Download or read book A Political Philosophy in Public Life written by José Luis Martí and published by Princeton University Press. This book was released on 2012-07-22 with total page 210 pages. Available in PDF, EPUB and Kindle. Book excerpt: The story of a Princeton professor's role as the unofficial philosophical adviser to the Spanish government This book examines an unlikely development in modern political philosophy: the adoption by a major national government of the ideas of a living political theorist. When José Luis Rodríguez Zapatero became Spain's opposition leader in 2000, he pledged that if his socialist party won power he would govern Spain in accordance with the principles laid out in Philip Pettit's 1997 book Republicanism, which presented, as an alternative to liberalism and communitarianism, a theory of freedom and government based on the idea of nondomination. When Zapatero was elected President in 2004, he invited Pettit to Spain to give a major speech about his ideas. Zapatero also invited Pettit to monitor Spanish politics and deliver a kind of report card before the next election. Pettit did so, returning to Spain in 2007 to make a presentation in which he gave Zapatero's government a qualified thumbs-up for promoting republican ideals. In this book, Pettit and José Luis Martí provide the historical background to these unusual events, explain the principles of civic republicanism in accessible terms, present Pettit's report and his response to some of its critics, and include an extensive interview with Zapatero himself. In addition, the authors discuss what is required of a political philosophy if it is to play the sort of public role that civic republicanism has been playing in Spain.

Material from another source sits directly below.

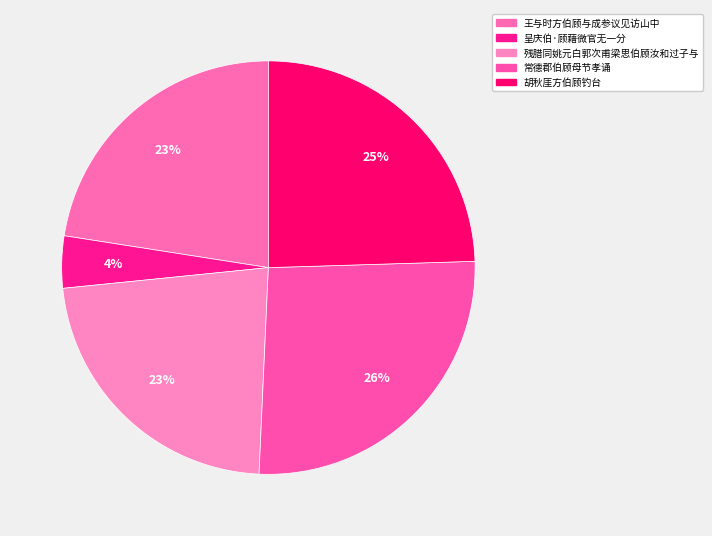

To the nearest percent, what is the combined percentage of 王与时方伯顾与成参议见访山中 and 残腊同姚元白郭次甫梁思伯顾汝和过子与?

45%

An important account of a rare and remarkable encounter between contemporary political philosophy and real-world politics, this is also a significant work of political philosophy in its own right.

Book Grand Old Party

    Book Details:
  • Author : Lewis L. Gould
  • Publisher : Oxford University Press, USA
  • Release : 2012
  • ISBN : 0199943478
  • Pages : 633 pages

Download or read book Grand Old Party written by Lewis L. Gould and published by Oxford University Press, USA. This book was released on 2012 with total page 633 pages. Available in PDF, EPUB and Kindle. Book excerpt: This highly readable narrative history of the Republican Party profiles the G.O.P. from its emergence as an antislavery party during the 1850s to its current place as champion of political conservatism.